吉田には5人の子供がいて、なかでも一番愛情を注いでいたのが末っ子の和子だったといわれています。
直接依頼をしたのが妻とはいえ、吉田はかわいい娘の伴侶探しを白洲次郎にまかせたわけです。
吉田は白洲と親しかっただけではなく、強い信頼を抱いていたことがうかがえますね。
白洲は「麻生太賀吉」という男性を紹介し、和子は実際に結婚に至っています。
ちなみに麻生太賀吉・和子夫妻のあいだに生まれた吉田茂の孫が、のちに総理大臣に就任する麻生太郎です。
ふたつの重役をまかされる
第二次世界大戦後、敗戦国として日本がGHQに支配されるなか、吉田茂は外務大臣の座につきました。
この際に吉田は、終戦連絡事務局の参与(のちに次長)に就任するよう、白洲次郎に頼み込んでいます。
つまり白洲をGHQとの交渉役に抜擢したわけです。
白洲は当時、農業に従事していました。
にも関わらず吉田は政治家でない白洲を重要なポストにつかせたのですから、それだけ期待と信頼があったのでしょう。
白洲は流暢な英語と物怖じしない態度で、GHQとの交渉に臨みました。
ときには最高司令官であるマッカーサーを怒鳴りつけることもあり、マッカーサー本人から「従順ならざる唯一の日本人」と言わしめたほどです。

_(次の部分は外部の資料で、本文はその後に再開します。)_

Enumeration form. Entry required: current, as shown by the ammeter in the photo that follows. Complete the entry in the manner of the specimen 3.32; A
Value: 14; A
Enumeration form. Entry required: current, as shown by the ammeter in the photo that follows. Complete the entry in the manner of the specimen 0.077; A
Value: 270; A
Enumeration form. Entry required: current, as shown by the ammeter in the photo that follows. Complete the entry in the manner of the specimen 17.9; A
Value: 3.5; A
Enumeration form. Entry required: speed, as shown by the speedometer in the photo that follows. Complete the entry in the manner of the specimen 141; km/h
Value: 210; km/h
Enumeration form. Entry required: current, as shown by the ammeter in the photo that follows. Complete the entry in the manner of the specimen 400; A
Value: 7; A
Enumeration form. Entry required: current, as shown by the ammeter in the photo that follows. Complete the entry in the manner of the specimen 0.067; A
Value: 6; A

その後6年にわたるGHQの占領のさなか、日本はアメリカと講和を結び国の主権を復活させる手はずを整えました。
サンフランシスコでの講和会議では、総理大臣に就任していた吉田の側近(全権団顧問)として白洲もともに渡米しています。
講和会議では吉田が英語でスピーチをする予定でしたが、なんと白洲はそれを止めたのです。

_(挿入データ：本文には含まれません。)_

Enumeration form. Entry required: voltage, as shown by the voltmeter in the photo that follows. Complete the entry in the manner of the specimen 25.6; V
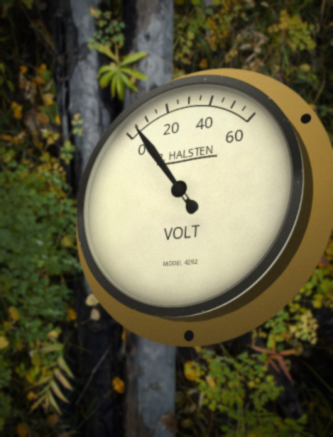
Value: 5; V
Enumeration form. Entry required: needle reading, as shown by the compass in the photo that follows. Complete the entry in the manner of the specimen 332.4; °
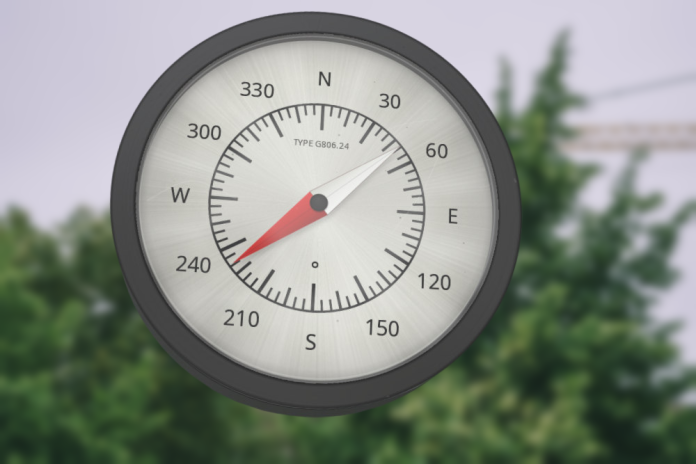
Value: 230; °
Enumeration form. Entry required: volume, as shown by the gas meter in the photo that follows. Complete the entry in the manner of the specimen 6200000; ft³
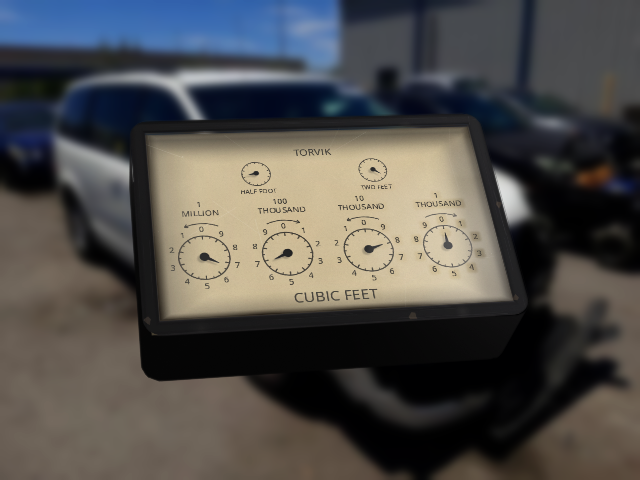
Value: 668000; ft³
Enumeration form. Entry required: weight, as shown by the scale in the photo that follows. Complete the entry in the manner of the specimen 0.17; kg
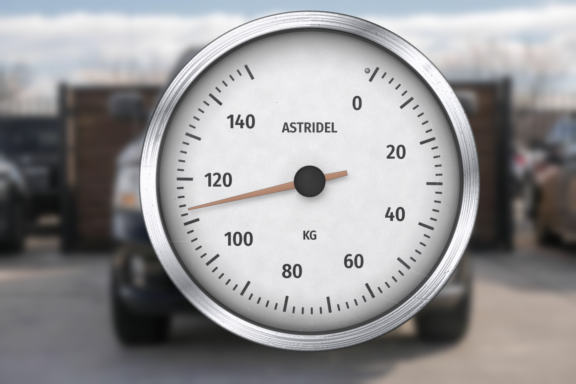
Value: 113; kg
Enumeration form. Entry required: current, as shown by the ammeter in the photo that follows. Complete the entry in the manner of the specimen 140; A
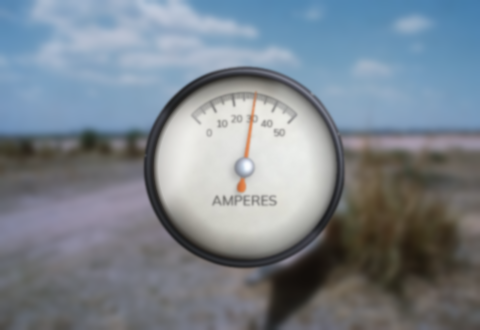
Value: 30; A
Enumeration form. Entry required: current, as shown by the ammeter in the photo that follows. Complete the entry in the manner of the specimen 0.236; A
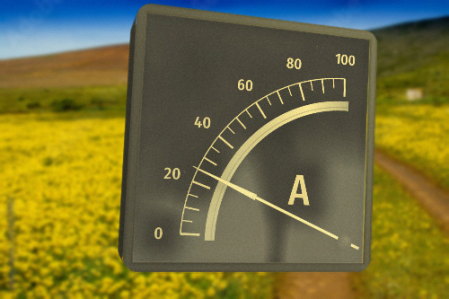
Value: 25; A
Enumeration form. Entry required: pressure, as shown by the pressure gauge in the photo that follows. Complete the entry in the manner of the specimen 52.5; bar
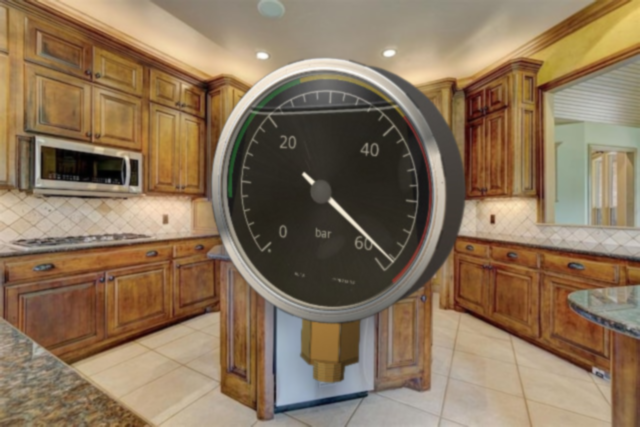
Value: 58; bar
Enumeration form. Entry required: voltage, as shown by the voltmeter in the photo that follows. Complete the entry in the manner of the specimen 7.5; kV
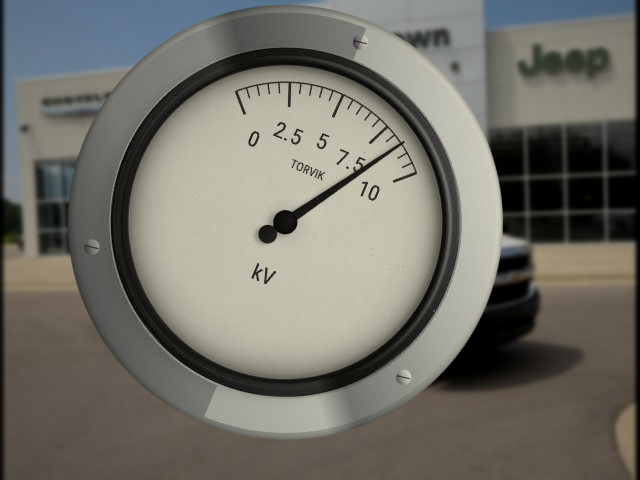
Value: 8.5; kV
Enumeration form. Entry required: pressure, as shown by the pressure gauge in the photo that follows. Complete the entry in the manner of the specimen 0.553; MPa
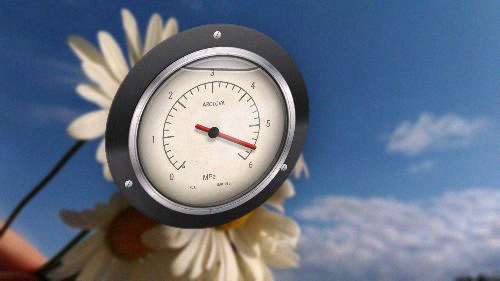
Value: 5.6; MPa
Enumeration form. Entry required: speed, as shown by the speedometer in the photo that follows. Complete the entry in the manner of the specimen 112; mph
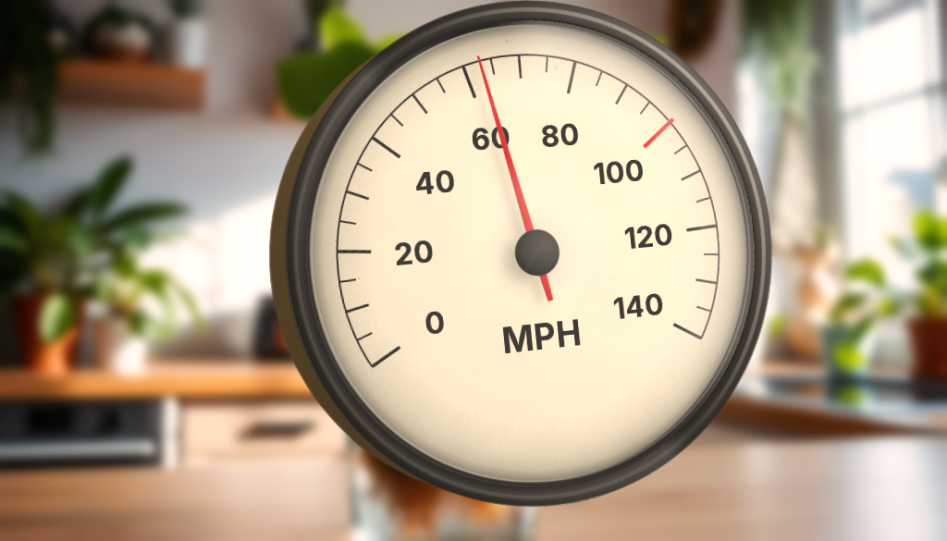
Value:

「講和会議では戦勝国であるアメリカも敗戦国である日本も同じ立場であるはず。それなのになぜアメリカ側の言葉でスピーチを行うのか?」と怒り、吉田に進言しました。
吉田は白洲の言葉を受け入れ、スピーチ原稿は急きょ日本語へと書き換えられることになります。
側近であるとはいえ、講和会議という重要な局面で、総理大臣に真っ向から進言できる人は少ないはずです。
吉田と白洲が親しく心を許しあっていたからこそ、はっきりと意見を伝えることができたのでしょう。
GHQとの交渉人や娘の仲人など、公私ともに重要な役割を白洲次郎に任せた吉田茂は彼を強く信頼していたと考えられます。
そして数々の大きな頼みを聞き入れ尽力していた白洲次郎もまた、吉田茂を慕っていたに違いありません。